“Social structure” is remarkable. We are told in many places that this or that is a “social structure.” So think about gender, race, money. One book that played a central role in the emergence of the concept was Peter Berger and Thomas Luckmann’s 1966 book, The Social Construction of Reality. As of today, this work can proudly claim over 90,000 citations in the English version alone. Therefore, its influence within and beyond sociology is enormous.
Additionally, this book contains an interesting genealogy. Berger and Luckmann state in their introduction:[h]“We are very grateful to the late Alfred Schütz.” Schutz attended private seminars with Ludwig von Mises, and his work has an Austrian flavor but an emphasis on action and subjectivity. This makes an interesting observation. Social constructivism shares roots with the Austrian school of thought. Somewhere along the way, however, a fine but crucial distinction became blurred within social constructivist thought.
This decrease in accuracy is believed to have occurred because the slogan “socially constructed” can be misleading. When something is built, it is tempting to assume that there was a builder, an agent, who intentionally planned it and carried it out. A good example of this type of construction is a site where an architect’s construction plans are executed. But for the social phenomenon in question, “constructed” is an ambiguous term at best.
What Berger and Luckmann portray in their work is that “society is a product of humans.” In doing so, it becomes clear how behaviors turn into habits and how habits become institutionalized. Such institutions then existing could be correctly called “socially constructed” if we want to convey that they are “products of humans.” Here we find an unfortunate ambiguity.

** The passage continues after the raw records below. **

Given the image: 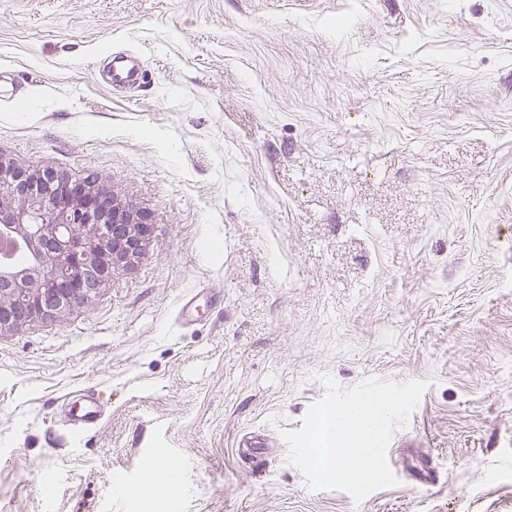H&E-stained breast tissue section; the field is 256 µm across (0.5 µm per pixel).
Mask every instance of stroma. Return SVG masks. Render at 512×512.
Listing matches in <instances>:
<instances>
[{
  "mask_svg": "<svg viewBox=\"0 0 512 512\" xmlns=\"http://www.w3.org/2000/svg\"><path fill=\"white\" fill-rule=\"evenodd\" d=\"M0 157L153 225L0 333V512H512V0H0ZM324 373L430 382L358 504L286 462ZM142 60L131 53H121L112 58L109 80L112 86L127 87L138 84L143 75ZM177 477V467L174 463L167 460L165 454H159L146 469L142 487L138 492H150L157 484L165 483L169 486H175Z\"/></svg>",
  "mask_w": 512,
  "mask_h": 512,
  "instance_id": "35a3bbf8",
  "label": "stroma"
}]
</instances>
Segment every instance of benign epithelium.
Here are the masks:
<instances>
[{
  "instance_id": "benign-epithelium-1",
  "label": "benign epithelium",
  "mask_w": 512,
  "mask_h": 512,
  "mask_svg": "<svg viewBox=\"0 0 512 512\" xmlns=\"http://www.w3.org/2000/svg\"><path fill=\"white\" fill-rule=\"evenodd\" d=\"M153 224L110 190L0 158V236L22 240L30 264L0 261V332L89 302L138 258Z\"/></svg>"
}]
</instances>
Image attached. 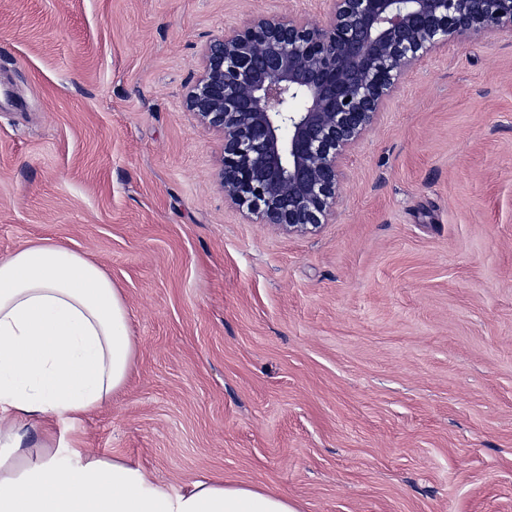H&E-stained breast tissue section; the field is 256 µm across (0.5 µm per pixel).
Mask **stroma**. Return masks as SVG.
Masks as SVG:
<instances>
[{
	"label": "stroma",
	"mask_w": 512,
	"mask_h": 512,
	"mask_svg": "<svg viewBox=\"0 0 512 512\" xmlns=\"http://www.w3.org/2000/svg\"><path fill=\"white\" fill-rule=\"evenodd\" d=\"M329 0H0V256L49 238L122 288L112 401L42 423L176 489L301 512H512V32L407 71L327 224L225 196L188 112L206 43Z\"/></svg>",
	"instance_id": "1"
}]
</instances>
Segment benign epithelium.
Listing matches in <instances>:
<instances>
[{"label": "benign epithelium", "mask_w": 512, "mask_h": 512, "mask_svg": "<svg viewBox=\"0 0 512 512\" xmlns=\"http://www.w3.org/2000/svg\"><path fill=\"white\" fill-rule=\"evenodd\" d=\"M512 31V0H331L328 21L259 15L212 39L188 111L224 133V195L305 235L335 212L341 163L410 67L463 36Z\"/></svg>", "instance_id": "benign-epithelium-1"}]
</instances>
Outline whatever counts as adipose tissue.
<instances>
[{"mask_svg": "<svg viewBox=\"0 0 512 512\" xmlns=\"http://www.w3.org/2000/svg\"><path fill=\"white\" fill-rule=\"evenodd\" d=\"M133 359L124 295L101 266L48 239L0 257V512H300L265 488L209 478L175 490L123 458L30 435L108 404Z\"/></svg>", "mask_w": 512, "mask_h": 512, "instance_id": "adipose-tissue-1", "label": "adipose tissue"}]
</instances>
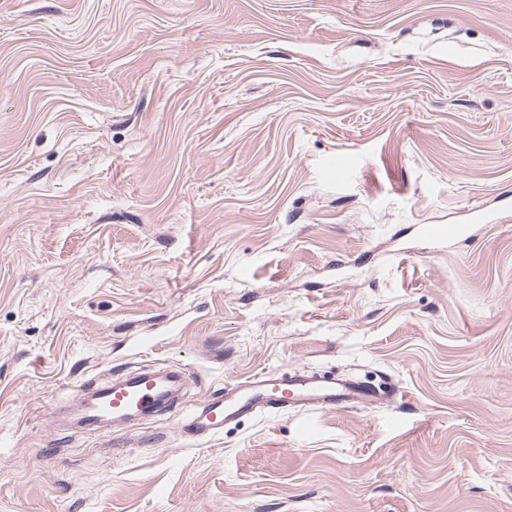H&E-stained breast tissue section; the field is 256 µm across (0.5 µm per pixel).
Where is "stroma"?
I'll return each instance as SVG.
<instances>
[{"mask_svg":"<svg viewBox=\"0 0 512 512\" xmlns=\"http://www.w3.org/2000/svg\"><path fill=\"white\" fill-rule=\"evenodd\" d=\"M161 362L385 393L61 424ZM0 512H512V0H0ZM419 236L434 245H443L462 236L466 226L462 224H415Z\"/></svg>","mask_w":512,"mask_h":512,"instance_id":"obj_1","label":"stroma"}]
</instances>
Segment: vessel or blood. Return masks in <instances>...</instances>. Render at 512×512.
Listing matches in <instances>:
<instances>
[{"label": "vessel or blood", "instance_id": "1", "mask_svg": "<svg viewBox=\"0 0 512 512\" xmlns=\"http://www.w3.org/2000/svg\"><path fill=\"white\" fill-rule=\"evenodd\" d=\"M422 239L442 245L466 231L462 224H421ZM188 376L186 369L159 364L149 374L130 373L121 381L104 385L94 392L88 409L90 418L122 426L132 418L168 408L173 383ZM376 388L351 379L321 380L303 373L277 374L263 371L224 386L191 408L187 428L195 435L217 436L225 426L259 413L286 407L296 409L346 408L377 398Z\"/></svg>", "mask_w": 512, "mask_h": 512}]
</instances>
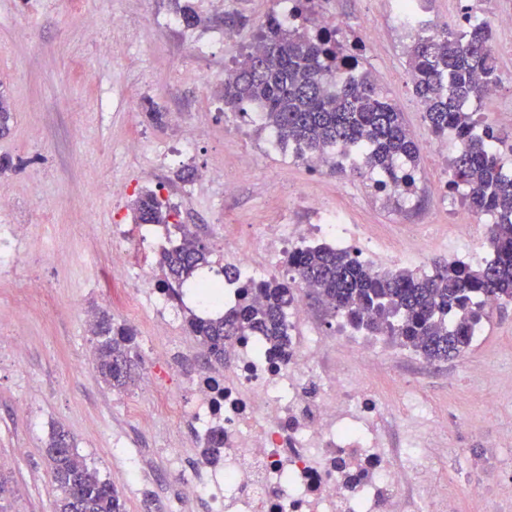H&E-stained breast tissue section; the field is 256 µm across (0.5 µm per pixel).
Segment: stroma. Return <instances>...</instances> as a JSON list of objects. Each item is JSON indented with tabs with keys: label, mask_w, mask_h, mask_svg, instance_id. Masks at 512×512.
<instances>
[{
	"label": "stroma",
	"mask_w": 512,
	"mask_h": 512,
	"mask_svg": "<svg viewBox=\"0 0 512 512\" xmlns=\"http://www.w3.org/2000/svg\"><path fill=\"white\" fill-rule=\"evenodd\" d=\"M341 22L344 42L374 30L364 64L381 78L380 90L402 112L419 146L417 195L403 207L375 210L356 195L334 194L329 202L355 224H428L426 264L446 261L448 246L463 235L467 207L460 197L438 199L430 188L444 179L450 158L436 149L424 120L403 46L396 40L394 0H329ZM198 10L191 35L163 27L174 0H0V99L12 114L0 134V197L10 200L0 224H24L28 234L20 260L0 268V458L16 491L10 512H52L57 492L43 449L53 426L73 436L88 464L112 481L126 512H207L204 503L185 510L173 476L175 458L203 470L193 425L156 420L149 394L138 388L109 389L93 362L90 322L107 308L101 259L112 247V227L134 221L131 204L151 191L178 211L207 244L232 225L249 237L261 224L275 223L279 206L291 203L292 220L305 223L299 202L321 192L304 165L287 163L261 138L225 136L226 123L239 119L224 106V72L249 50L259 24L279 14L283 0H231ZM124 28H113V17ZM235 18L236 37L200 52L196 40L224 32ZM96 20L90 33L88 20ZM500 77L498 97L478 110L492 116L512 106V29L495 31L492 42ZM164 113L154 125L149 111ZM196 143L181 163L160 162L155 146H175L184 137ZM140 139L133 152L128 144ZM252 152V167L236 157ZM213 170L201 181L194 173ZM240 185L224 194L225 179ZM42 284L39 293L29 281ZM25 315H17L18 303ZM115 323L131 327L139 356L137 375L151 371L154 351L168 344L145 316L109 308ZM480 343L436 368L410 358H378L370 387L399 406L414 398L448 422V443L426 442L432 477L448 484V512H482L484 500L512 502V486L498 471L512 470V302L484 320ZM122 448H114V440ZM138 464L141 477L117 481L125 462Z\"/></svg>",
	"instance_id": "35a3bbf8"
}]
</instances>
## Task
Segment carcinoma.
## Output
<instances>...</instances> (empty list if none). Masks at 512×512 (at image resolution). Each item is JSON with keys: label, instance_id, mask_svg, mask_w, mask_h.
<instances>
[{"label": "carcinoma", "instance_id": "obj_1", "mask_svg": "<svg viewBox=\"0 0 512 512\" xmlns=\"http://www.w3.org/2000/svg\"><path fill=\"white\" fill-rule=\"evenodd\" d=\"M337 31L310 36L304 28H285L271 15L258 27L261 49L248 52L224 80V104L238 109L255 103L283 143L302 157L329 149L363 153L362 168L410 192L418 146L403 113L382 95L362 52L342 44ZM492 31L484 24L445 29L436 38L420 35L408 48L413 91L425 106L430 131L454 132L457 149L450 160L449 190L461 192L469 207L494 217L489 228L493 257L480 266L446 263L425 274L407 268L374 273L348 251L308 246L288 254L296 280L275 278L243 285L258 295L217 318L190 314V335L205 348L210 363L224 361V342L247 333L265 337L282 352L288 345L286 311L295 300V281L313 285L315 302L334 318L342 315L359 331L385 336L430 362L461 356L473 342V328L491 314L485 300L512 301V178L504 173L497 145L500 130L469 105L498 84ZM139 224H164L174 208L153 192L133 202ZM181 242L160 256V284L180 288L209 264L210 249L177 224ZM95 368L112 389L133 382L134 333L100 313L93 323ZM45 459L58 491L55 512H126L111 482L101 478L79 454L62 427L52 430Z\"/></svg>", "mask_w": 512, "mask_h": 512}]
</instances>
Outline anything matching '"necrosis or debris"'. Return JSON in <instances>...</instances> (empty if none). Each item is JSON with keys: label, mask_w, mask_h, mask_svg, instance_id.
<instances>
[{"label": "necrosis or debris", "mask_w": 512, "mask_h": 512, "mask_svg": "<svg viewBox=\"0 0 512 512\" xmlns=\"http://www.w3.org/2000/svg\"><path fill=\"white\" fill-rule=\"evenodd\" d=\"M303 205L306 224L260 225L249 242L225 238L224 258L238 273L224 284V305L234 306L239 285L277 273L289 253L324 241L334 248L358 244L366 265L383 249L364 226L348 223L319 197ZM156 231L144 224H116L108 268L125 279L106 280L112 301L138 289L139 307L162 334L177 328L185 294L162 288L154 264L163 249ZM306 285H299L288 308V352L269 354L261 336H240L225 348L222 363L187 372L171 351L158 350L154 367L166 379L145 375L142 383L168 419H191L199 443L219 441L218 453L203 475L184 478L185 500L204 501L208 512H393L407 488L431 512L443 508V488L430 480V458L421 440L439 439L447 425L422 407L404 421L399 447L389 448L380 424L387 404L374 396L363 371L372 365L379 340L374 336L324 335L306 308ZM177 378L184 391L172 389Z\"/></svg>", "instance_id": "necrosis-or-debris-1"}]
</instances>
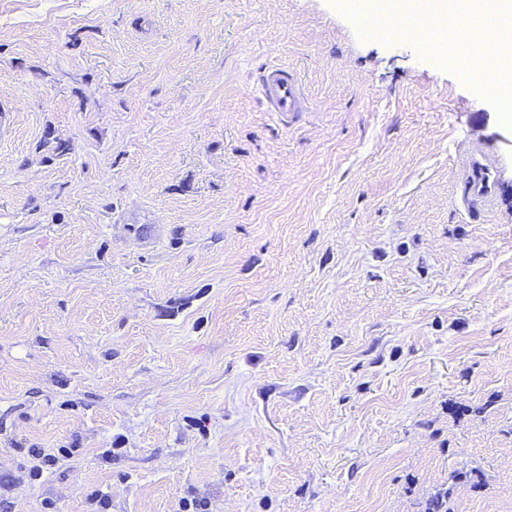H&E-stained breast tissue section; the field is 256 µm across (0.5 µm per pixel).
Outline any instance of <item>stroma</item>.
<instances>
[{"mask_svg":"<svg viewBox=\"0 0 512 512\" xmlns=\"http://www.w3.org/2000/svg\"><path fill=\"white\" fill-rule=\"evenodd\" d=\"M183 500L512 512V123L348 0H0V512ZM259 90L271 112L288 118L309 110L297 74L288 67L269 66L259 75ZM483 147H476L469 160L465 179L466 198L487 209L495 207L498 198V167Z\"/></svg>","mask_w":512,"mask_h":512,"instance_id":"1","label":"stroma"}]
</instances>
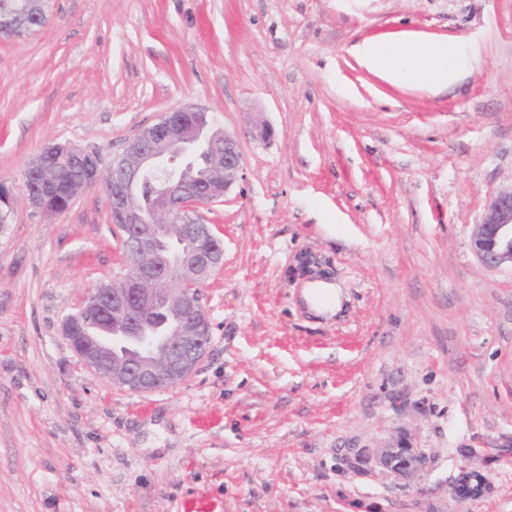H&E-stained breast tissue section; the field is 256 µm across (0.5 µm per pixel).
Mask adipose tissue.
<instances>
[{
    "label": "adipose tissue",
    "mask_w": 512,
    "mask_h": 512,
    "mask_svg": "<svg viewBox=\"0 0 512 512\" xmlns=\"http://www.w3.org/2000/svg\"><path fill=\"white\" fill-rule=\"evenodd\" d=\"M362 63L381 80L398 86L435 91L450 82L469 60L459 46L396 34L360 44Z\"/></svg>",
    "instance_id": "ef3b65f1"
}]
</instances>
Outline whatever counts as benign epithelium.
I'll list each match as a JSON object with an SVG mask.
<instances>
[{"label":"benign epithelium","mask_w":512,"mask_h":512,"mask_svg":"<svg viewBox=\"0 0 512 512\" xmlns=\"http://www.w3.org/2000/svg\"><path fill=\"white\" fill-rule=\"evenodd\" d=\"M206 143L215 179H224V190L243 174L239 138L220 126L205 109L182 106L164 113L157 122L141 128L128 141L123 153L103 166L97 150L54 146L43 150L24 172V181L34 187L25 194L34 211L56 214L43 190L56 175L53 160L70 156L81 169L71 182V198L110 179L108 195L119 223L124 226L127 252L137 257H162L161 246L169 238L166 223L148 224L142 212L130 204L141 176L167 174V160L188 156ZM198 199L194 185L176 183L161 197L155 210L181 225L180 239L187 248L176 261L164 260L140 266L119 281L102 283L92 290L105 320L103 340L96 336H76L71 320L65 319L63 335L88 370L106 378L112 386L132 392H150L175 386L188 378L211 343V324L195 289L211 277L222 262L224 251L215 248L218 239L207 224L195 217L191 202ZM471 250L489 270H512V187L498 191L490 200L482 220L470 238ZM127 350H147L132 359L114 353L112 343ZM366 459L380 472L413 481L421 470L419 450L408 445L384 444L367 450ZM462 473L453 486L455 495L478 496L485 488L484 476L464 459Z\"/></svg>","instance_id":"benign-epithelium-1"}]
</instances>
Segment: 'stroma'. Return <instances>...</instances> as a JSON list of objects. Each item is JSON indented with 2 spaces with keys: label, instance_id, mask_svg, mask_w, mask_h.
Listing matches in <instances>:
<instances>
[{
  "label": "stroma",
  "instance_id": "1",
  "mask_svg": "<svg viewBox=\"0 0 512 512\" xmlns=\"http://www.w3.org/2000/svg\"><path fill=\"white\" fill-rule=\"evenodd\" d=\"M0 39V182L52 146L104 158L195 104L244 178L201 213L224 261L212 339L149 393L83 368L62 324L127 271L103 191L17 198L0 235V512H512V271L469 246L512 185V0H50ZM408 31L477 52L430 93L355 47ZM264 126L266 139L253 137ZM338 283L326 319L300 298ZM422 449L415 485L366 449ZM487 488L459 500L457 461ZM305 298L310 307L319 315H323L326 317H331L335 315L342 309V291L341 287L335 283L316 280L308 283L306 285ZM310 288H329L331 303L326 307H318L311 303L309 299V289Z\"/></svg>",
  "mask_w": 512,
  "mask_h": 512
}]
</instances>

To understand this ambiguity, you need to understand what Adam Ferguson said:[n]People do encounter institutions that are the result of human action, but no human design was carried out. ”Thus, there are two different kinds of institutions or institutions: those that are the product of humans and those that are the result of human action.
The first class includes facilities designed by designing minds. If you have a company, a home, or a government, its order can be traced back to the ordering mind. The second class includes organizations that certainly arise from human action but do not result from the directed will of some subject. In these cases of what F.A. Hayek called “spontaneous orders,” order emerges from the way people interact, even though no one designed the orders.
Use of the term “construction” can blur the distinction between the two classes or misinterpret emerging institutions as institutions that are the result of design.
Now, I don’t want to get into a history of ideas debate that evaluates what Berger and Luckmann really meant. Suffice it to say, as Berger said, “Luckman and I have said many times: we are not constructivists.” Rather, what matters is the dangerous implications of the ways in which people today often misunderstand institutions.
These misconceptions have a double meaning. First, people think that most of our institutions are proper buildings designed by someone with a specific purpose. For example, if there are people who are relatively poor and people who are relatively wealthy within these institutions, then those institutions are considered a matter of justice. That is, the existence of such inequality is seen as a choice, and that choice against inequality is often seen as unjust.
But, as Hayek always emphasized, we understand justice as referring to our actions, and these institutions, which no one planned, just fall unnaturally into this category. No one chose or designed this inequality.
Second, it seems to follow that if something is built by someone, it can also be built by another. This means that if you claim that someone in the past built some institution, say our language, it must be true that someone else could probably build that institution as well, even if in a different way—perhaps more consistent with our view of justice. All you need is a design person with the courage to take on the challenge.
However, if such a structure does not exist from the beginning, the system that emerges from interaction may be beyond the ability of any one individual to design it. And trying to do so would be a disaster. At least this is one of Hayek’s main arguments not only against central planning, but also against the explicit design of institutions as the proper domain of cultural evolution. We don’t have some genius chief planner running our economy like the post office. Nor have some generous experts decided that it is best to guide our society toward a culture of progress, hard work, and cooperation, and to set humanity (at least in the Western world) on a trajectory toward this.
Constructivism’s unique insights are valuable. What is needed is clarification, and more often than not, clarity, about what “constructed” means and what it does not mean.